Esta novela, como ya dije, se ha visto obligada a sufrir de obesidad. Tola no desaprovecha el subgénero y hace aparecer —sin que les saque el menor partido— a personajes como Jean-Paul Sartre, Abraham Valdelomar, César Vallejo (esposa incluida), José Carlos Mariátegui, etcétera. Entiendo que su sola mención le otorga ambiente a la novela («ambicioso fresco», dice la contraportada), pero lo intolerable es que las acciones de estos personajes sean tan banales como los diálogos y que no aporten nada a la narración.
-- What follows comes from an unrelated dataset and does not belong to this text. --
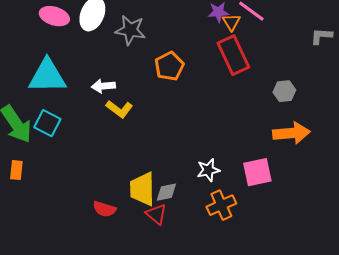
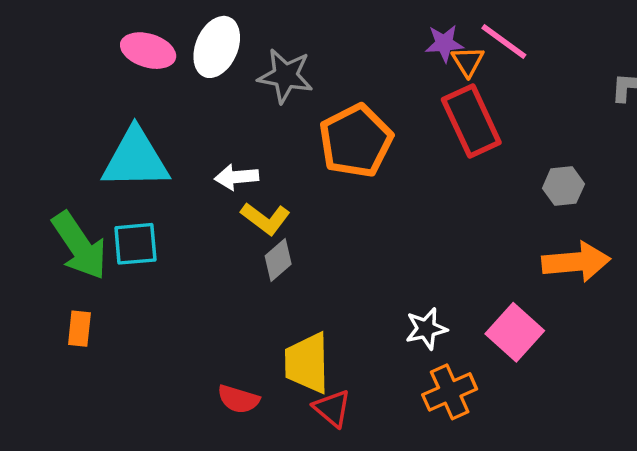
orange pentagon: (169, 66) -> (356, 141), size x1.4
cyan square: (47, 123) -> (135, 244), turned -32
pink square: (257, 172) -> (515, 332), turned -36
gray diamond: (166, 192) -> (278, 260), moved, turned -30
A estas alturas nos damos cuenta de que esta novela no es tan vargasllosiana, como dijo alguien por allí en una reseña. Me cuesta creer que esa persona haya visto la sombra de Mario proyectándose sobre Tola (¡qué bueno fuera!). (Abro otro paréntesis. Respecto a la reseña a la que acabamos de hacer alusión, y que tampoco es tan difícil de adivinar, hay un velado insulto hacia el autor cuando se menciona que este es su mejor libro. Es como decir que los mejores goles de un extranjero en Primera División los marcó el 'Checho' Ibarra).
Sigamos.
Tola es torpe cuando introduce cambios de tiempo en la narración, y el lector puede notar que resultan abruptos y nada finos. Cae además en el uso de la exposición forzada en ciertos tramos del libro y esto, de verdad, ya resulta imperdonable (y para entender este desliz inventemos un ejemplo de exposición forzada: «Oh, querido Ernesto, recuerda que eres mi amante hace 22 años y cinco meses y que mi esposo, llamado Juan Pérez, abogado de profesión, y con quien llevo casada 42 años, está a punto de partir a Roma hoy a las seis de la tarde»). Ahora Tola: «No se castigue tanto, Gálvez. ¿No me dice que todo este tiempo no ha parado? ¿Que luego de nuestra estadía en el Hotel Dreesen lo destinaron a Madrid y después debió viajar por toda Europa?» (p. 411). No, el tal Gálvez nunca dijo nada al respecto.
Por todas las deficiencias mencionadas (y quedan muchas más por anotar), la narrativa de Tola está más emparentada con la de Alonso Cueto. La noche sin ventanas es, por tanto, una novela cueteana (aquí va un neologismo). Sin embargo, no hay que ser mezquinos. Tal vez solo una cosa se podría rescatar de esta novela fallida, y creo que aquí el sentimiento es unánime: la portada es bonita.
TOLA, Raúl. La noche sin ventanas. Lima: Alfaguara, 2017.
(Reseña publicada en Solo Tempestad).